▶ Request 1
In the records further down, please repeat word for word the lines beginning with the one that contains "phylum: Tracheophyta" and ending with the last line of the records.

By Nia Williams and Euan Rocha
CALGARY, Alberta, Feb 9 (Reuters) - Faced with record low
prices for heavy crude, Canadian energy companies are
sacrificing other parts of their business to keep higher-cost
oil sands production going and safeguard the billions already
invested in these multi-decade projects.
Companies including Husky Energy Inc HSE.TO , MEG Energy
Corp MEG.TO and Pengrowth Energy Corp PGF.TO are selling
assets or slowing light and conventional oil exploration and
production, even as they forge ahead with oil sands projects
that are in many cases bleeding money on every barrel.
Although the move to support higher-cost production seems
counterintuitive, oil sands companies take a longer-term view
that shutting plants in Alberta would be very expensive and risk
permanently damaging carefully-engineered reservoirs,
underground deposits of millions of barrels of tarry bitumen.
It is easier, and cheaper, to shut down and later restart
conventional wells. L1N11A1VA
Producers are also betting that oil prices will eventually
recover. The latest Reuters poll of oil analysts forecasts the
U.S. benchmark CLc1 will average $41 a barrel in 2016, a level
where most Canadian oil sands projects can break even. OILPOLL
Bankers say the need to bolster balance sheets and cover oil
sands losses will boost the number of Canadian energy deals this
year, particularly sales of pipelines, and storage and
processing facilities. L2N15L0LC
"The market was down significantly last year in terms of
energy M&A, and we think that's going to reverse," said Grant
Kernaghan, Canadian Investment Banking head for Citigroup (N:C).
CORE BUSINESS
MEG is selling its 50 percent stake in the Access pipeline,
which analysts value at around C$1.5 billion ($1.08 billion),
while Husky is selling a package including 55,000 barrels of oil
equivalent per day of oil and natural gas production, royalties
and midstream facilities, valued at between C$2.4 billion to
C$3.2 billion. L2N15K2EI
According to a recent TD Securities report, virtually no oil
sands projects can cover overall costs, including production,
transportation, royalties, and sustaining capital, with U.S.
benchmark crude below $30 a barrel CLc1 .
The benchmark heavy Canadian blend, Western Canada Select
(WCS), now trades around $16.30 a barrel, just a few dollars
above record lows hit in January.
But as nearly 80 percent of oil sands costs are fixed
investments, such as equipment for injecting high-pressure steam
underground to liquefy tarry bitumen, producers prefer to have
some revenue coming in to help offset those costs than none,
said FirstEnergy (N:FE) Capital analyst Mike Dunn.

▶ Data supplied

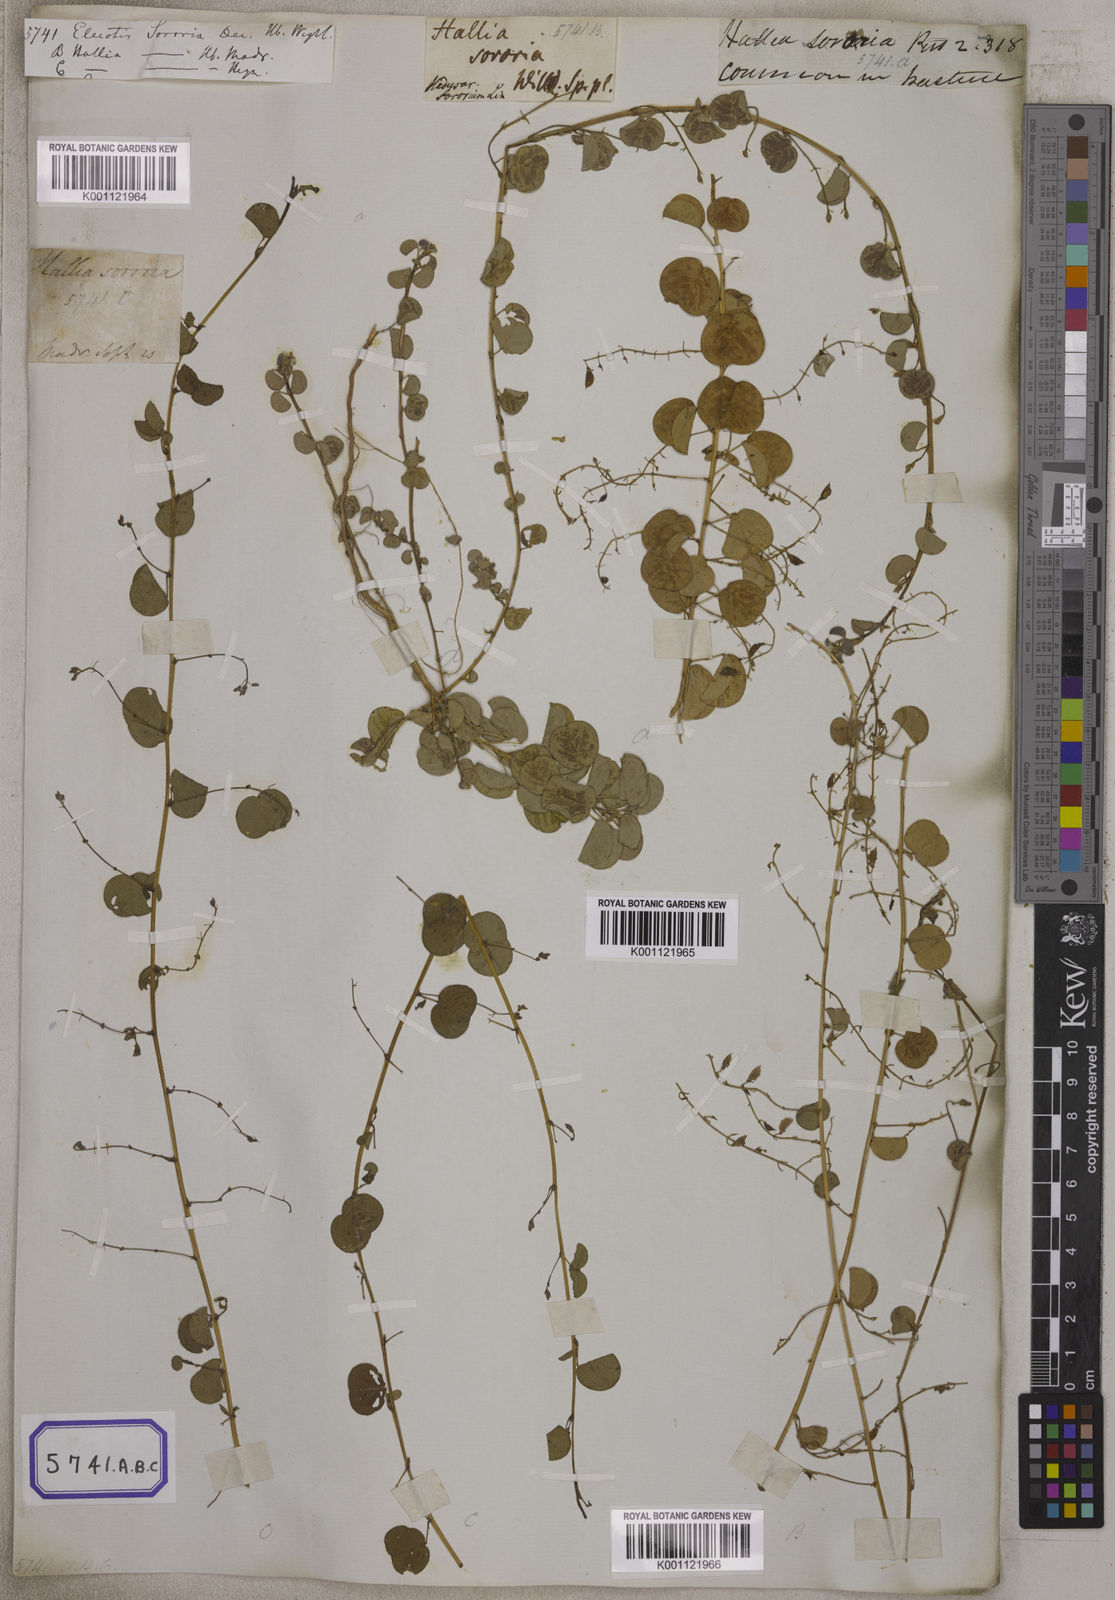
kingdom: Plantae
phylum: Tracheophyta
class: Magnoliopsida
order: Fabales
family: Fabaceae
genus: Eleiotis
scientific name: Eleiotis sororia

▶ Request 2
Carry on the report about Canadian oil sands producers from where it stops.

▶ Reply 1
phylum: Tracheophyta
class: Magnoliopsida
order: Fabales
family: Fabaceae
genus: Eleiotis
scientific name: Eleiotis sororia

▶ Reply 2
To be sure, if WCS prices dropped even further to below $12
a barrel, Dunn said producers may look at ways to trim
production by 10-30 percent.
Oil sands "remains our core business so we will look to
various other handles we have to support that business," said
Brad Bellows, a spokesman for MEG.
Even as it makes major cuts, Husky is ramping up new thermal
projects, including its Sunrise joint venture with BP BP.L .
Sunrise in northern Alberta took three years and C$2.5 billion
to build and Husky is in the midst of the two-year process of
raising reservoir pressure to full production capacity. Once
there, Sunrise is expected to produce for 40 years.
As well as selling assets, some players, such as Canadian
Natural Resources Ltd CNQ.TO and Baytex Energy BTE.TO are
shutting in uneconomic conventional heavy oil wells, but leaving
their oil sands operations intact.
JEWELS IN THE CROWN
Bankers say that midstream assets - pipelines, storage and
processing facilities - prove popular with buyers such as
pension funds and private equity firms, which favor investments
with stable cash flows that are relatively easy to value.
"They're to a certain extent the jewels in the crown. These
companies would not be looking to sell them if they could get
away with not doing it," said Citi's Kernaghan.
Last year, oil sands producer Cenovus Energy CVE.TO sold a
portfolio of oil and gas royalty properties to Ontario Teachers'
Pension Plan for C$3.3 billion.
Industry veterans note oil sands operations also had to be
"cross-subsidized" by healthier parts of the business during the
last prolonged market slump in the 1980s and predicted producers
would push to keep operating until prices recover.
($1 = 1.3930 Canadian dollars)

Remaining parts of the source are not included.